What this text exhibits is that the limitation isn’t architectural capability, knowledge quantity, or optimization. It’s illustration.
By encoding enter coordinates with multi-scale Gaussian Fourier Options, we shift a lot of the issue’s complexity into the enter area. Excessive-frequency construction turns into express, permitting an in any other case strange neural community to approximate a perform that might be too complicated in its unique type.

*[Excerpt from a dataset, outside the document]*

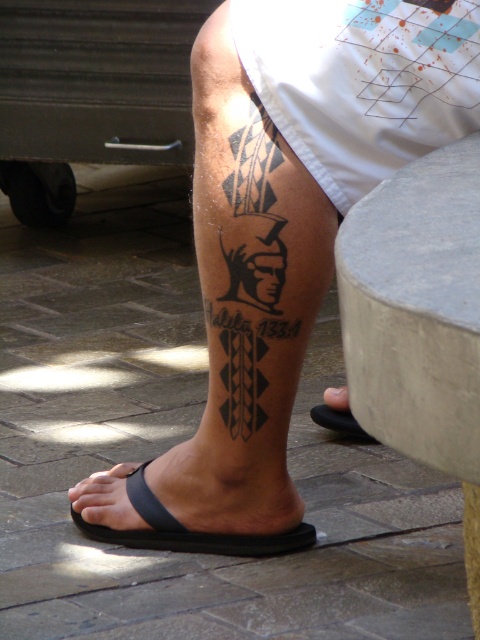
Question: Is black matte sandal at lower left positioned behind black rubber sandal at lower left?

Choices:
 (A) yes
 (B) no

This concept extends past fractals. Coordinate-based neural networks are utilized in pc graphics, physics-informed studying, and singal processing. In all of those settings, the selection of enter encoding will be the distinction between clean approximations and wealthy, high-detailed construction.
Observe on visible property
All photographs, animations, and movies proven on this article had been generated by the writer from the outputs of the neural community fashions described above. No exterior fractal renderers or third-party visible property had been used. The complete code used for coaching, rendering photographs, and producing animations is accessible within the accompanying repository.